Cheltenham Borough Council's licensing sub-committee (alcohol and gambling) unanimously agreed to revoke Koloshi Bar & Restaurant's premises licence.
The Home Office's Immigration Enforcement Unit called for the council to review the premises licence following a visit to the restaurant in Charlton Kings in April 2023, after it received intelligence that the owners of the business were employing at least three illegal workers.
Since the Home Office visit, Koloshi said the premises licence had been transferred to a new licence holder.
Cllr David Willingham, chair of the sub-committee, said: "We expect full compliance with immigration legislation and we will not hesitate to take action against those who do not comply with the law.

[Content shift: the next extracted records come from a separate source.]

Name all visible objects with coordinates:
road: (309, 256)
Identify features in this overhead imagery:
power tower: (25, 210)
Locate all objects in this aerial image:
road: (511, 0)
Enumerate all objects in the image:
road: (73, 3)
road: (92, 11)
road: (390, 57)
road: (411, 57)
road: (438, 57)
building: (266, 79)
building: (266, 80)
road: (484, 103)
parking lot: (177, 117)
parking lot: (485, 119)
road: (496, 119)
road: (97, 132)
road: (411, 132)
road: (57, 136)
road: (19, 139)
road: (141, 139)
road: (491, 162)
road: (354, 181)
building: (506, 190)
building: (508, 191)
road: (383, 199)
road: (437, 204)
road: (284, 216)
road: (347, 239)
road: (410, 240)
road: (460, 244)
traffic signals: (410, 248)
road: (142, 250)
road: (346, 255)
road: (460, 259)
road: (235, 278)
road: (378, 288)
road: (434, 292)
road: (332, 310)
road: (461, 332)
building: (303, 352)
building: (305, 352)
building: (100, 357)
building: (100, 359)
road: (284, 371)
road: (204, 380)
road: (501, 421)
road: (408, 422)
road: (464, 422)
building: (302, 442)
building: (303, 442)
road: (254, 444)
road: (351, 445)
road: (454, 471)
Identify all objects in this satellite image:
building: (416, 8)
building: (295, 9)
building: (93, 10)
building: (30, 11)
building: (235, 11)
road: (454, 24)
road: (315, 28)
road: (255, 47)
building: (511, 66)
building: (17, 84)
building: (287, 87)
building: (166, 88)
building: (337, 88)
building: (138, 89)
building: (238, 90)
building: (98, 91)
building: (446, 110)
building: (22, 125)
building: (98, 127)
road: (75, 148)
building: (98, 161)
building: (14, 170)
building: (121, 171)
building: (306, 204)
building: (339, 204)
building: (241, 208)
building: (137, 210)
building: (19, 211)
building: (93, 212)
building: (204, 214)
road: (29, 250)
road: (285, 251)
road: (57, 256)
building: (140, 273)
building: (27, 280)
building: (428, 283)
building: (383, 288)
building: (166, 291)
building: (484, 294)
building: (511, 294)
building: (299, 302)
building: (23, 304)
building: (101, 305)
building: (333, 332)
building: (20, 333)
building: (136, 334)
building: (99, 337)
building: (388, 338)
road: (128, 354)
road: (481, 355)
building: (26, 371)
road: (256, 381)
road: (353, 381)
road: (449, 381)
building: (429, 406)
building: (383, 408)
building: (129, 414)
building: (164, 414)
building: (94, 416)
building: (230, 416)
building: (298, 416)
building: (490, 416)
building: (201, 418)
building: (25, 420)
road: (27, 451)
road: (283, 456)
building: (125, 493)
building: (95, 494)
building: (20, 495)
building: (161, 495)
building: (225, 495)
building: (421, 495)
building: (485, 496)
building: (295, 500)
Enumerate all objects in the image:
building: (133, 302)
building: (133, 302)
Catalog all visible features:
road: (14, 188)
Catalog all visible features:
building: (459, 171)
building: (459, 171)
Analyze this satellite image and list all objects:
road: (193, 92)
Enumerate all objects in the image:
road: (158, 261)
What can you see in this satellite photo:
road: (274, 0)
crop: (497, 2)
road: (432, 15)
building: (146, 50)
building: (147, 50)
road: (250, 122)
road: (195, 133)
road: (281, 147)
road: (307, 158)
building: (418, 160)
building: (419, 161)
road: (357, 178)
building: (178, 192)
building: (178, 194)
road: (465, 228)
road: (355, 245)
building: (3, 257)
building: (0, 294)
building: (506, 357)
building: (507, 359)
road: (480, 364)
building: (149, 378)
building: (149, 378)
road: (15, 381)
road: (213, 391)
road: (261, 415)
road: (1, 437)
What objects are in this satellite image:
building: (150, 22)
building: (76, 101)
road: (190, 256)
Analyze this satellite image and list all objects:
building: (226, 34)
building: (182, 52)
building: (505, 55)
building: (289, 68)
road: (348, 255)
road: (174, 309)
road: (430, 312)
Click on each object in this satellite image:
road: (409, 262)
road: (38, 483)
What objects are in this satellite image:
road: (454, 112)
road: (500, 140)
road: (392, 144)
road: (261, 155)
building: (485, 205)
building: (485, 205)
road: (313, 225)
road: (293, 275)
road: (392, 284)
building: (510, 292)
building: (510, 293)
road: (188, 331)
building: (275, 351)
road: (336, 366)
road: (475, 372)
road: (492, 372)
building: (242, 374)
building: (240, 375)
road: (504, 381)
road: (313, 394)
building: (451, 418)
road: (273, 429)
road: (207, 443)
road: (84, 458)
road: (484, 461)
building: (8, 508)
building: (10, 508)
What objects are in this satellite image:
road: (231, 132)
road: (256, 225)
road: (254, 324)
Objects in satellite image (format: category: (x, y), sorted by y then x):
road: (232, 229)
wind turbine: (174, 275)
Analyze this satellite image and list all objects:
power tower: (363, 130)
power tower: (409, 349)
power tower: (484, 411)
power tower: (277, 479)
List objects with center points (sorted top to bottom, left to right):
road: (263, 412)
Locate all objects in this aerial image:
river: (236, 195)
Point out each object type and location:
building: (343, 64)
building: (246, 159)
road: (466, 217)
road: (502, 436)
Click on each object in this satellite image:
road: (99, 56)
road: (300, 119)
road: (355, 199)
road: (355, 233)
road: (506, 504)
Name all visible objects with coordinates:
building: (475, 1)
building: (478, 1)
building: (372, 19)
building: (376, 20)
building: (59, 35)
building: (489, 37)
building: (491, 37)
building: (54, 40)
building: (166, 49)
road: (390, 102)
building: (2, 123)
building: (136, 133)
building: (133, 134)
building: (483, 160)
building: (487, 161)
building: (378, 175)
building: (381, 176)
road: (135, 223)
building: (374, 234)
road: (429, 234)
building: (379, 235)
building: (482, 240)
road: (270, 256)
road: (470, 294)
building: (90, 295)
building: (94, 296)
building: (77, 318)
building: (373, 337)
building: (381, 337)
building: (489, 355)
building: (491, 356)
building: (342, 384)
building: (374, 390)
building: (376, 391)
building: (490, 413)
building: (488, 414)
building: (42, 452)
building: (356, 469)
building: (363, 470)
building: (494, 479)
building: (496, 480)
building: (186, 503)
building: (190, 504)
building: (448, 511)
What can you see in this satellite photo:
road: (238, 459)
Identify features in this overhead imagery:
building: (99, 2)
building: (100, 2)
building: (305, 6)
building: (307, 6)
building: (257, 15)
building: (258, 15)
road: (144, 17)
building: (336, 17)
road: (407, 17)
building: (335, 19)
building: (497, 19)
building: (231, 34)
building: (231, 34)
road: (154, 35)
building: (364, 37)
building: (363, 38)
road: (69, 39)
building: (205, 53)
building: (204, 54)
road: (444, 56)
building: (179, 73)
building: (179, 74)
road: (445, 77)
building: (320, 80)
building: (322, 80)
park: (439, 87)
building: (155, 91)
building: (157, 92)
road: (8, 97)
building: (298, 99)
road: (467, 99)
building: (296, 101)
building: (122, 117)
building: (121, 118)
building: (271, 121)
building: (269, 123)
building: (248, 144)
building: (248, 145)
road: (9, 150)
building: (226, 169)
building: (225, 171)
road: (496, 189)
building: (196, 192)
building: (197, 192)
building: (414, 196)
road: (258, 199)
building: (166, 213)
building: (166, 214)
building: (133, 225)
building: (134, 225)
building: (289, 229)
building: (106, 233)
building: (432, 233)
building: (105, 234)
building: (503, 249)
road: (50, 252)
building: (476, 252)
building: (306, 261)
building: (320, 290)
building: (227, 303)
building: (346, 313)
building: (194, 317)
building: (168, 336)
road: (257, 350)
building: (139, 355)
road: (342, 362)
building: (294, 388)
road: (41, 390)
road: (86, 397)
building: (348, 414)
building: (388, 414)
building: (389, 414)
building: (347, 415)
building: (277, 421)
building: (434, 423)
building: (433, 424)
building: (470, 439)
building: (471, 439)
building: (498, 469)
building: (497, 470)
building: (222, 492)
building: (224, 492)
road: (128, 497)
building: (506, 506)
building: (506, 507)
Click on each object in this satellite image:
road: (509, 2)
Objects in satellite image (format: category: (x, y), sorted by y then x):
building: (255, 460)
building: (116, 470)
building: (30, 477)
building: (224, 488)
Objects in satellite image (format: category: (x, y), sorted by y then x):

"As part of the licence review, the sub-committee considered the recent transfer of premises licence and were not convinced by the arguments of the new licence holder. They believed the controlling influence over the business had not changed since the Home Office immigration visit in early April 2023.
"Due to concerns about continuing influence over the business by those involved in immigration offences, the committee unanimously determined to revoke the premises licence, as none of the other options provided an effective remedy."
The Home Office officers encountered approximately 12 employees in total, six of whom were immigration offenders. A referral was made to the Civil Penalty Compliance Team in relation to the illegal working and a penalty of £90,000 was issued to the business for the employment of six individuals with no right to work in the United Kingdom.
Among those spoken to by immigration officers, was a man who said he'd been working as a chef at the restaurant for three years.
He said he works six days a week, with Mondays off. He said he is paid by "The boss Azad," £400 cash in hand a month, with free food. He does not pay any income tax or National Insurance. He also said he lives at the premises.
The employer was interviewed by immigration enforcement officers and confirmed that he did not check any documents for the chef and knew that he was not allowed to work.
The chef was granted a visit visa on July 5, 2019 valid until January, 5 2020. He overstayed his visa and was in the UK illegally with no right to work.
In the Home Office report, it states: "The use of illegal labour provides an unfair competitive edge and deprives the UK economy of tax revenue. Illegal workers are often paid below the minimum wage (itself an offence) and National Insurance payments are not paid.
"The main draw for illegal immigration is work and low-skilled migrants are increasingly vulnerable to exploitation by criminal enterprises, finding themselves in appalling accommodation and toiling in poor working conditions for long hours for little remuneration.
"Immigration Enforcement asks that the premises licence is revoked. Merely remedying the existing situation (for instance by the imposition of additional conditions or a suspension) is insufficient to act as a deterrent to the licence holder and other premises' licence holders from engaging in criminal activity by employing illegal workers and facilitating disqualified immigrants to work illegally."